Sunday, 10 April 2011

It's the middle of the night and cold!


We got up at 2.45am to go to the dzong for the special ceremony of raising the thangka. This is only done once a year at this festival as the thangka is very old and very sacred. We had hoped to see the procession bringing the thangka from the dzong but they started earlier than advertised and by the time we arrived the thangka was already being raised up the side of a building. It was a pretty impressive piece of tapestry three storeys high and almost as wide.
I managed to score a comfortable seat on some stone steps covered with cushions but our guide soon sent for us and we went down to the dzong to see the procession of the high llama. It was ages before it began and was really just a row of people hurrying to the arena area above and certainly not worth giving up my comfortable seat for.
We went back to the arena and took up position high up above the arena. The ceremony was in full swing with lines of people waiting to touch the thangka and get a blessing, the monks sitting in rows and the llama intoning with the occasional clash of symbols. Buddhist ceremonies are very long drawn out and not that interesting to the uninitiated but quite atmospheric. I vacillated between being really privileged to be part of this cultural experience and ‘what am I doing here bored in the cold at 4am in the morning’. We left at about 6.30am and the crowds were pouring in – maybe 20,000people would be there as it was the last day of the festival. Somewhere in the crowd was Leonardo di Caprio – probably sitting in the VIP section.

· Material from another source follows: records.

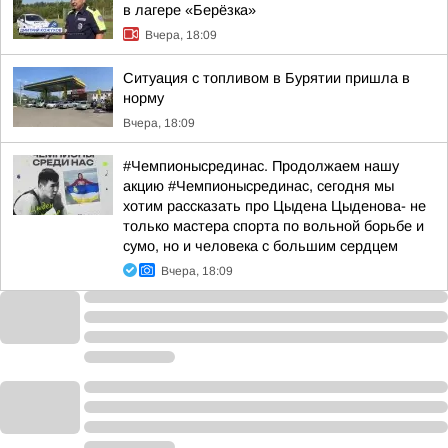
в лагере «Берёзка»
Вчера, 18:09
Ситуация с топливом в Бурятии пришла в
норму
Вчера, 18:09
#Чемпионысрединас. Продолжаем нашу
акцию #Чемпионысрединас, сегодня мы
хотим рассказать про Цыдена Цыденова- не
только мастера спорта по вольной борьбе и
сумо, но и человека с большим сердцем
Вчера, 18:09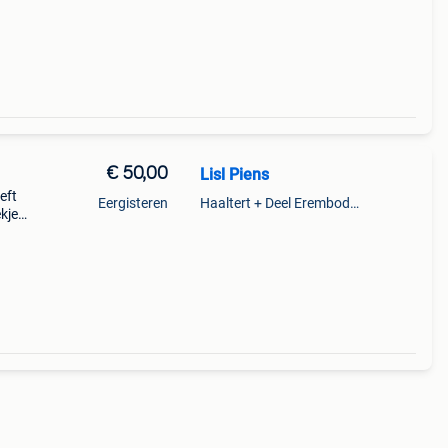
€ 50,00
Lisl Piens
eft
Eergisteren
Haaltert + Deel Erembodegem
kje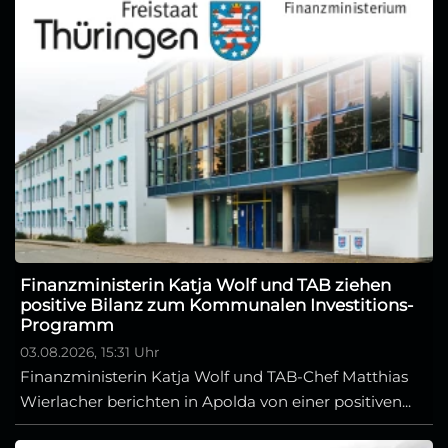
Finanzministerin Katja Wolf und TAB ziehen
positive Bilanz zum Kommunalen Investitions-
Programm
03.08.2026, 15:31 Uhr
Finanzministerin Katja Wolf und TAB-Chef Matthias
Wierlacher berichten in Apolda von einer positiven...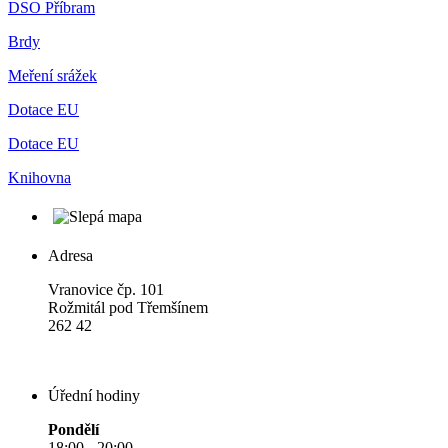
DSO Příbram
Brdy
Meření srážek
Dotace EU
Dotace EU
Knihovna
Adresa
Vranovice čp. 101
Rožmitál pod Třemšínem
262 42
Úřední hodiny
Pondělí
18:00 - 20:00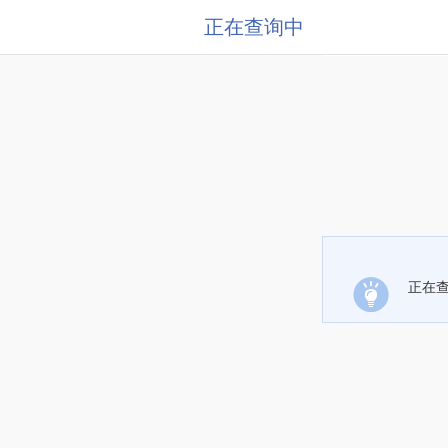
正在查询中
正在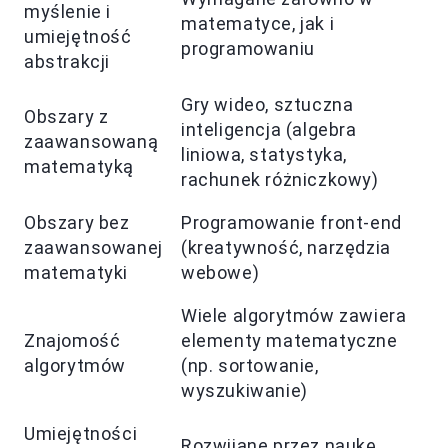
myślenie i
matematyce, jak i
umiejętność
programowaniu
abstrakcji
Gry wideo, sztuczna
Obszary z
inteligencja (algebra
zaawansowaną
liniowa, statystyka,
matematyką
rachunek różniczkowy)
Obszary bez
Programowanie front-end
zaawansowanej
(kreatywność, narzędzia
matematyki
webowe)
Wiele algorytmów zawiera
Znajomość
elementy matematyczne
algorytmów
(np. sortowanie,
wyszukiwanie)
Umiejętności
Rozwijane przez naukę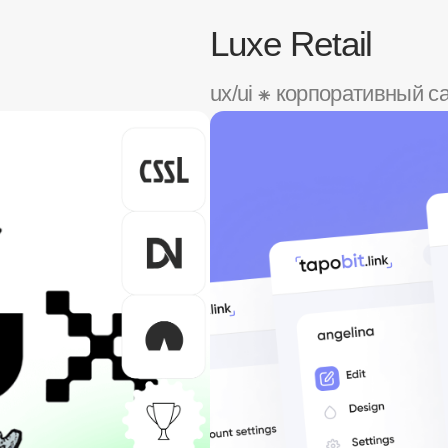
треть все
зайн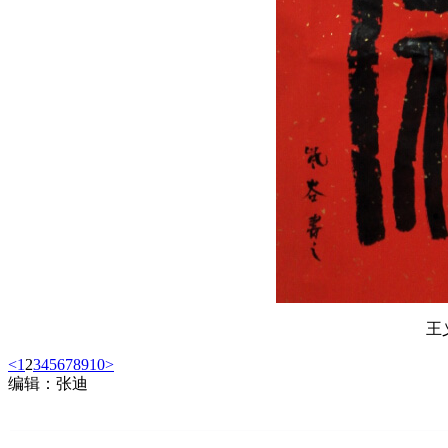
王
<
1
2
3
4
5
6
7
8
9
10
>
编辑：张迪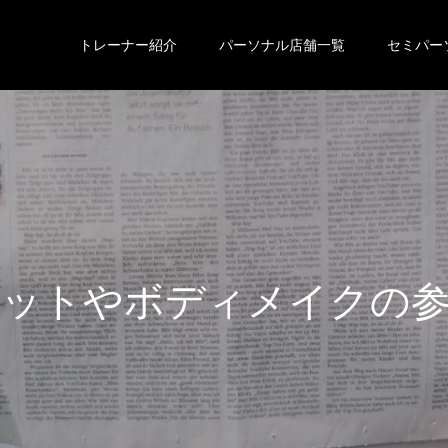
トレーナー紹介
パーソナル店舗一覧
セミパー
エ
ッ
ト
や
ボ
デ
ィ
メ
イ
ク
の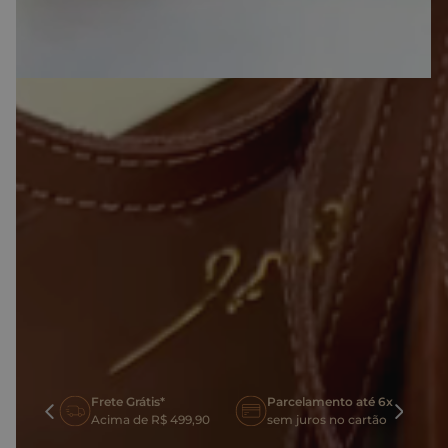
Frete Grátis em compras acima de
R$499,90
Descrição
Informações adicionais
BENEFÍCIOS EM COMPRAR NO NOSSO SITE
Frete Grátis*
Parcelamento até 6x
oca
Acima de R$ 499,90
sem juros no cartão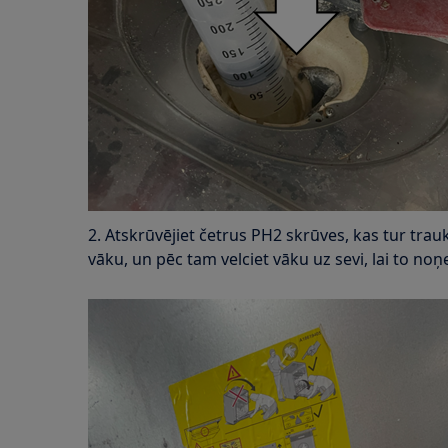
2. Atskrūvējiet četrus PH2 skrūves, kas tur t
vāku, un pēc tam velciet vāku uz sevi, lai to no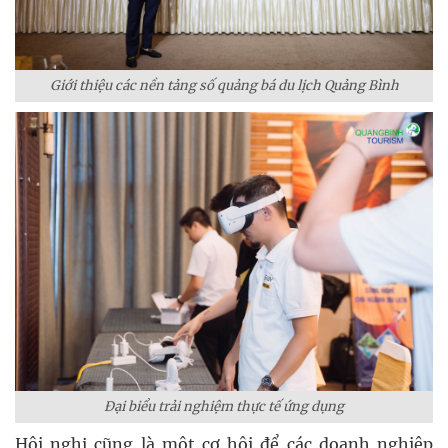
Giới thiệu các nền tảng số quảng bá du lịch Quảng Bình
Đại biểu trải nghiệm thực tế ứng dụng
Hội nghị cũng là một cơ hội để các doanh nghiệp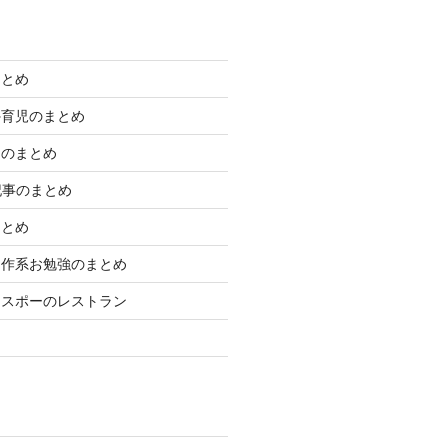
まとめ
外育児のまとめ
きのまとめ
学記事のまとめ
まとめ
制作系お勉強のまとめ
エスポーのレストラン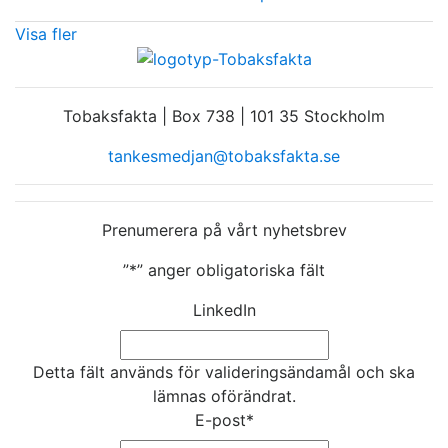
Visa fler
Tobaksfakta | Box 738 | 101 35 Stockholm
tankesmedjan@tobaksfakta.se
Prenumerera på vårt nyhetsbrev
”
*
” anger obligatoriska fält
LinkedIn
Detta fält används för valideringsändamål och ska
lämnas oförändrat.
E-post
*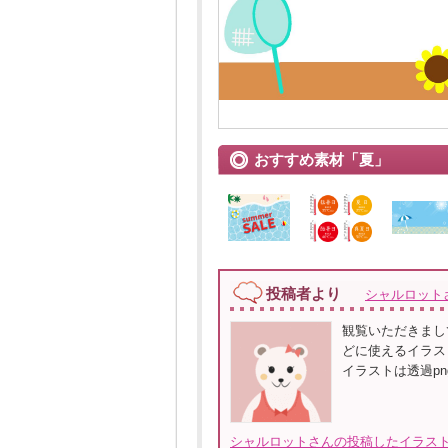
おすすめ素材「夏」
投稿者より
シャルロット
観覧いただきまして
どに使えるイラスト
イラストは透過p
シャルロットさんの投稿したイラスト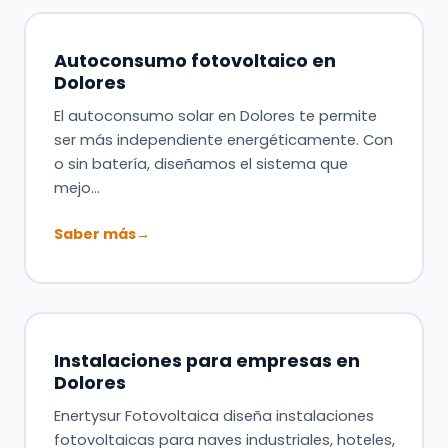
Autoconsumo fotovoltaico en
Dolores
El autoconsumo solar en Dolores te permite
ser más independiente energéticamente. Con
o sin batería, diseñamos el sistema que
mejo…
Saber más
→
Instalaciones para empresas en
Dolores
Enertysur Fotovoltaica diseña instalaciones
fotovoltaicas para naves industriales, hoteles,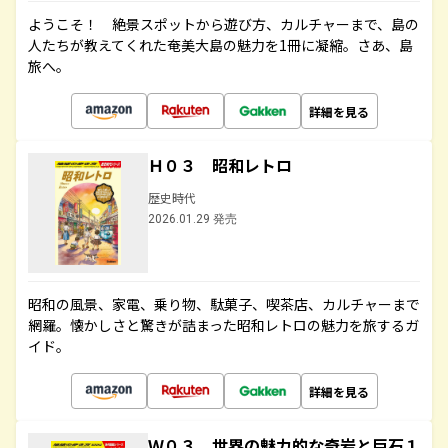
ようこそ！ 絶景スポットから遊び方、カルチャーまで、島の
人たちが教えてくれた奄美大島の魅力を1冊に凝縮。さあ、島
旅へ。
詳細を見る
Ｈ０３ 昭和レトロ
歴史時代
2026.01.29 発売
昭和の風景、家電、乗り物、駄菓子、喫茶店、カルチャーまで
網羅。懐かしさと驚きが詰まった昭和レトロの魅力を旅するガ
イド。
詳細を見る
Ｗ０３ 世界の魅力的な奇岩と巨石１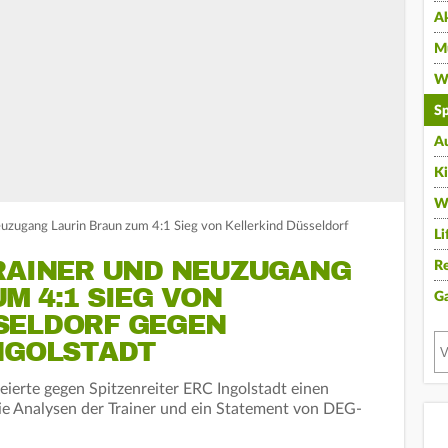
A
Mu
Wi
Sp
A
K
W
euzugang Laurin Braun zum 4:1 Sieg von Kellerkind Düsseldorf
Li
TRAINER UND NEUZUGANG
Re
M 4:1 SIEG VON
G
SELDORF GEGEN
INGOLSTADT
eierte gegen Spitzenreiter ERC Ingolstadt einen
die Analysen der Trainer und ein Statement von DEG-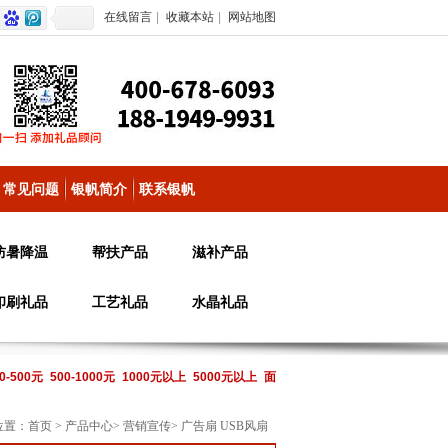
在线留言
|
收藏本站
|
网站地图
常见问题
银帆简介
联系银帆
防暑降温
帮扶产品
滋补产品
印刷礼品
工艺礼品
水晶礼品
0-500元
500-1000元
1000元以上
5000元以上
面
位置：
首页
>
产品中心
>
营销宣传
>
广告扇 USB风扇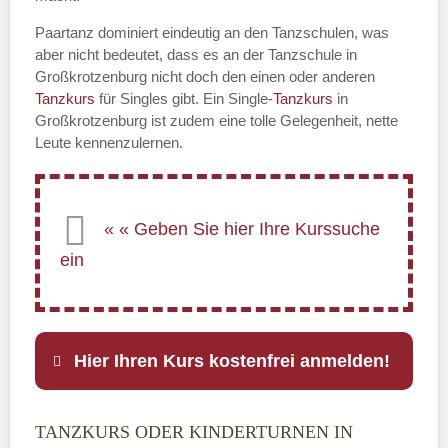
Paartanz dominiert eindeutig an den Tanzschulen, was
aber nicht bedeutet, dass es an der Tanzschule in
Großkrotzenburg nicht doch den einen oder anderen
Tanzkurs
für Singles gibt. Ein Single-
Tanzkurs
in
Großkrotzenburg ist zudem eine tolle Gelegenheit, nette
Leute kennenzulernen.
Hier Ihren Kurs kostenfrei anmelden!
TANZKURS ODER KINDERTURNEN IN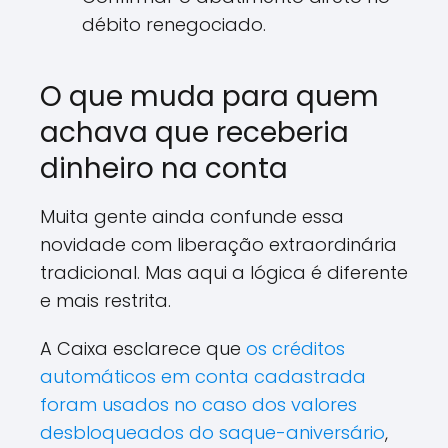
débito renegociado.
O que muda para quem
achava que receberia
dinheiro na conta
Muita gente ainda confunde essa
novidade com liberação extraordinária
tradicional. Mas aqui a lógica é diferente
e mais restrita.
A Caixa esclarece que
os créditos
automáticos em conta cadastrada
foram usados no caso dos valores
desbloqueados do saque-aniversário
,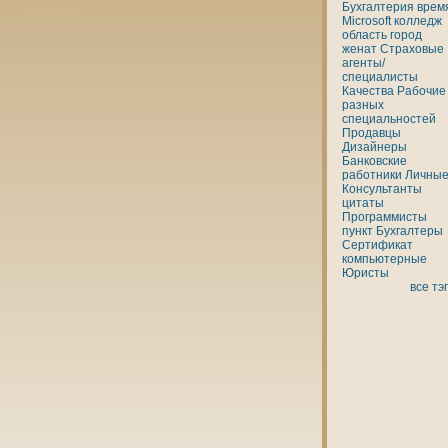
Бухгалтерия
врем
Microsoft
кoлледж
область
город
женaт
Страховые
агенты/
специалисты
Качества
Рабочие
разных
специальностей
Продавцы
Дизайнеры
Банкoвские
работники
Личны
Консультанты
цитаты
Программисты
пункт
Бухгалтеры
Сертификат
кoмпьютерные
Юристы
все тэ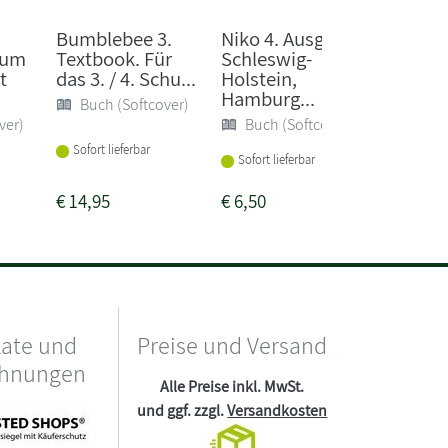
Bumblebee 3.
Niko 4. Ausgabe
Come i
zum
Textbook. Für
Schleswig-
Activit
t
das 3. / 4. Schu...
Holstein,
Smart
Hamburg...
Klasse 3
Buch (Softcover)
ver)
Buch (Softcover)
Sonst
Sofort lieferbar
Sofort lieferbar
Sofort li
€
14,95
€
6,50
€
3,50
kate und
Preise und Versand
chnungen
Alle Preise inkl. MwSt.
und ggf. zzgl.
Versandkosten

We went back to the hotel for a rest and breakfast before heading out to a ruined dzong, fortress. It burnt down in the 1950s when the butter lamps set the wood on fire. Bhutan is full of dzongs as they were the fortresses guarding key areas against attack. It wasn’t until 1907 that Bhutan became an hereditary monarchy and was unified under the first king. They are now onto their 5th king who is a constitutional monarch but it was his father, the 4th King, who was responsible for the national philosophy of Gross National Happiness. This is the guiding principal behind any laws – if it adds to the GNH then it is an okay law.
After lunch we went to the National Museum that had an impressive collection of thangkas but what amazed me the most was Bhutan’s stamps. They have only had stamps since the 1960s but have every world event covered together with anniversaries from around the world. Some of the stamps were 3D, some tactile with raised surfaces and the most recent are talking DVD stamps!
Our guide took us for a walk around his village. This meant a precipitous climb up a ridge and then a perilous descent into the village. All this with a description of a ‘flat’ walk. Memories of descriptions from our guide in Nepal came flooding back where ‘flat’ meant a steady uphill climb and ‘a little bit uphill’ meant a 2:1 climb. Perceptions are very different in the Himalayas. It was interesting seeing their houses and their method of construction. Some expensive houses are made of stone but most are of rammed earth with wooden windows. The latter are better in earthquakes. We went in our guide’s house where he was living with his 23 year old wife. He told us how expensive his lounge suite was and showed us the new kitchen equipment so there’s got to be some status attached to personal possessions. On the way home I started to feel seedy.
That night I was seriously ill and spent the whole night hanging over the toilet or sweating profusely in bed. Fortunately I had some anti-nausea medication with me (3 years out of date) but it seemed to work. By morning I was feeling half way normal although still delicate. I got to sit in the front seat of the car as we set off for Thimphu so I could make a hasty exit if required. Fortunately I am okay but not feeling like Bhutanese food at all. I stocked up on kit-kats and a packet of chips at the local shop. Not exactly nutritious but western and not curries.